By 1969 Big Macs represente­d one fifth of total sales.

The “Meal Disguised as a Sandwich” widened McDonald’s appeal, attracting more grown-up customers, and grew into a potent symbol of the company throughout the world. Economists now use the “Big Mac Index” to compare the value of currencies against the dollar.

Moreover, the Big Mac sold in Ireland today contains a relatively modest 508 calories. Over the years the total fat content has been cut by more than a third, and a Which? report in 1992 hailed it as “nutritiona­lly quite a good choice”.

Michael James Delligatti was born in Uniontown, an hour’s drive south of Pittsburgh, on August 2, 1918, the son of James, who had various jobs including that of cobbler; and Lucille.

James attended Fairmont High School, West Virginia, before wartime service in Europe with the 26th Infantry Division. Returning to the US after the war he hitchhiked to California and soon started working in the fast food business, settling at Big Boy in the early 1950s.

In 1953 he went into partnershi­p, opening Delney’s Drive-In Restaurant in Pittsburgh. Two years after that he met Ray Kroc — who had recently founded McDonald’s — at a restaurant convention, and Kroc signed him up as a franchisee.

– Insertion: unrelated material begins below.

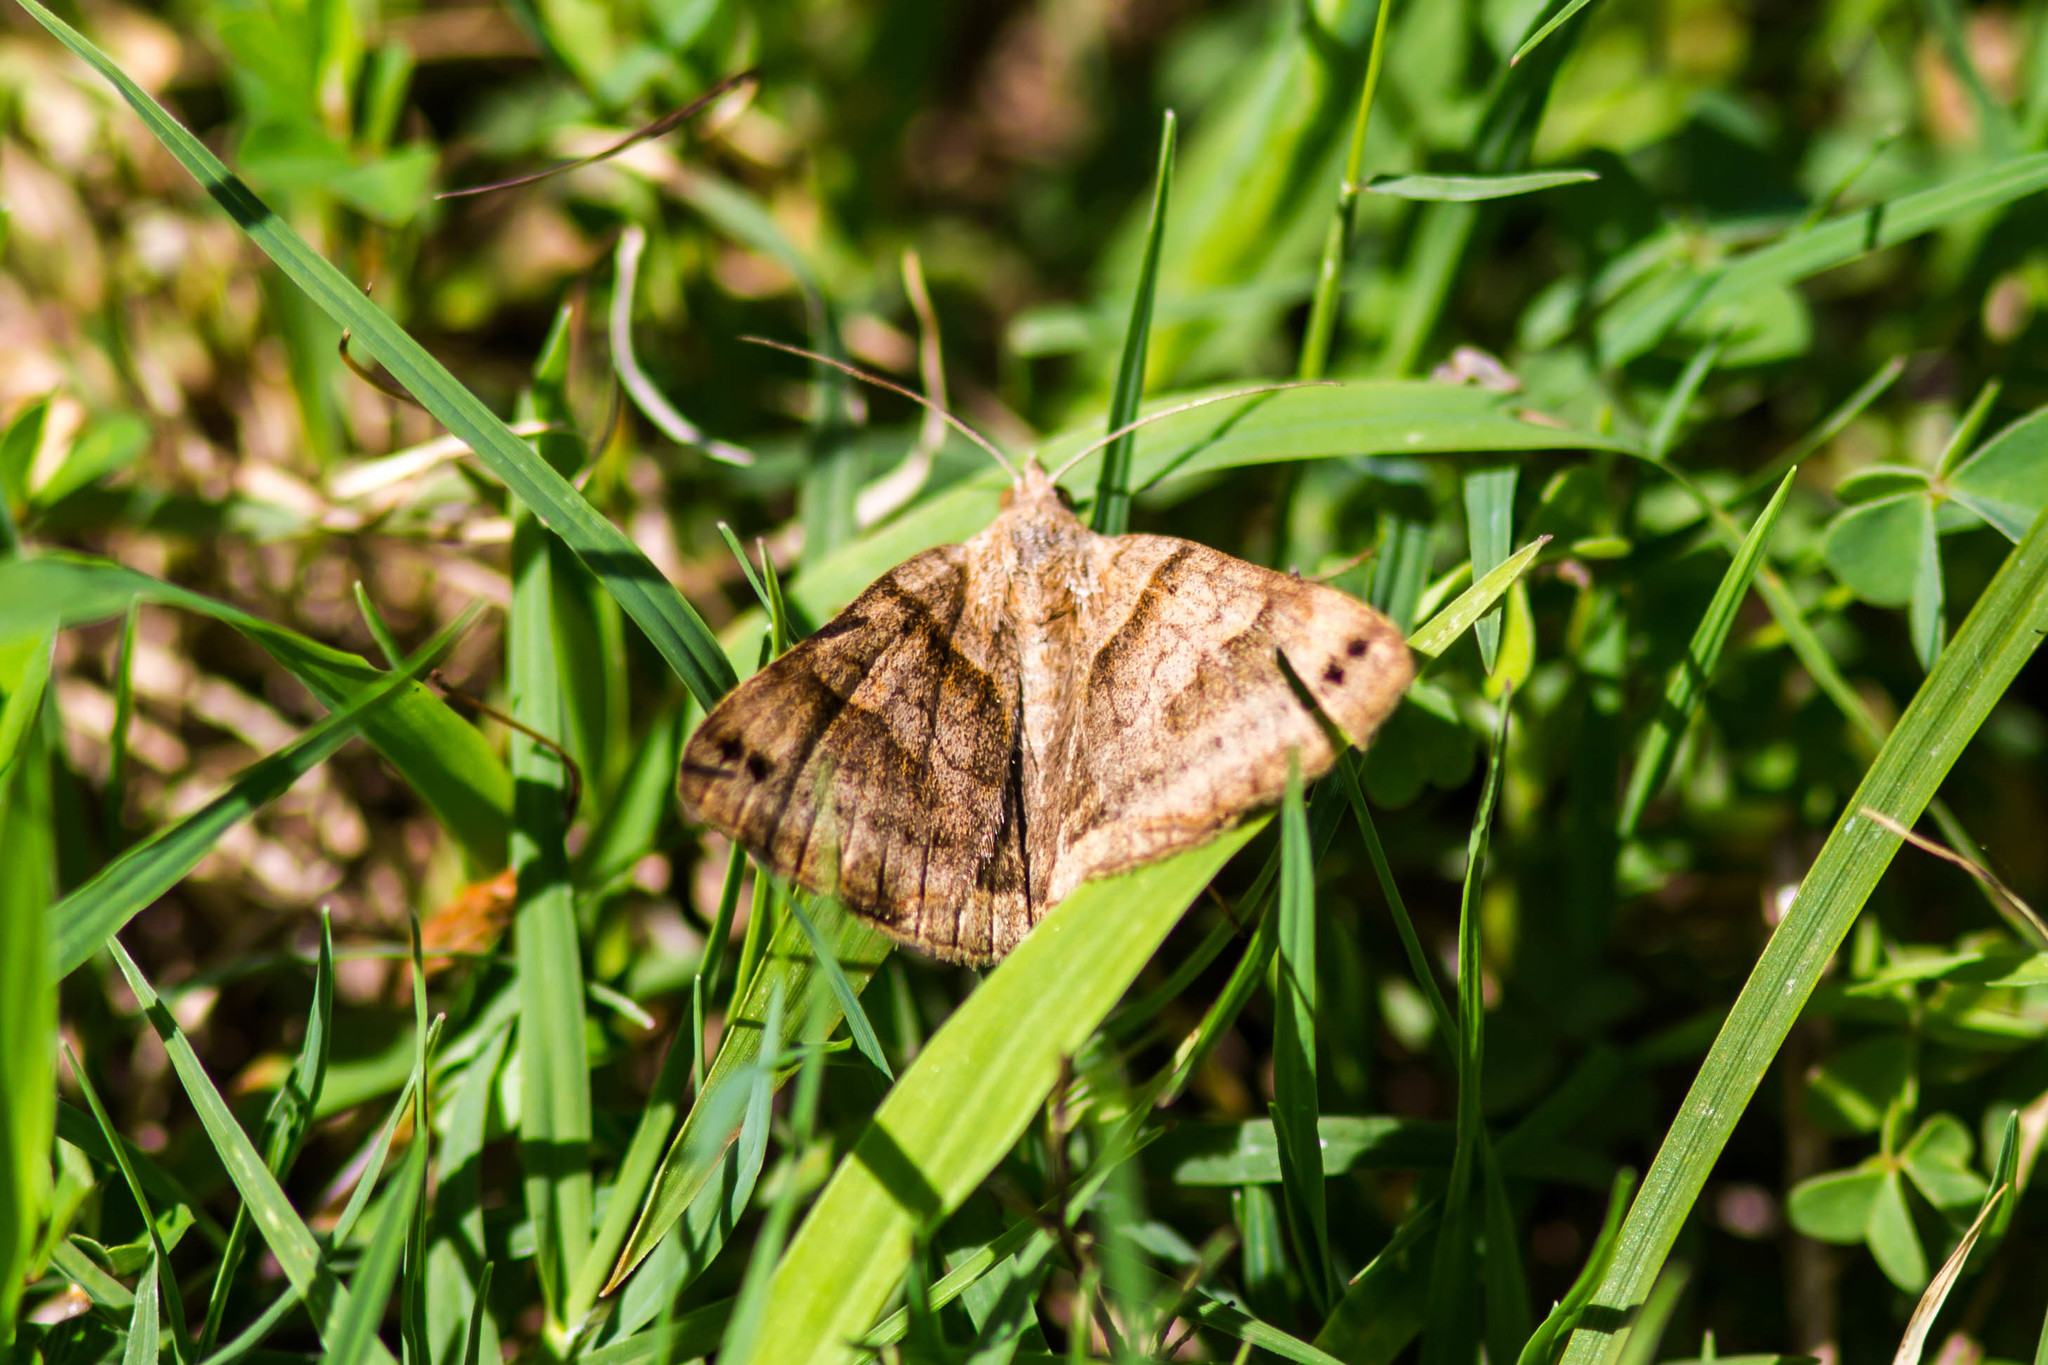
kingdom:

According to company lore, when Delligatti consulted Kroc a few years later about his new double-deck hamburger, the founder asked: “Does it have tomatoes on it?”

The answer was “No”. “Good,” replied Kroc, who disliked tomatoes. “Let’s roll with it.”

Jim Delligatti, who died on November 28, is survived by his wife Ellie and two sons, both of whom own McDonald’s franchises.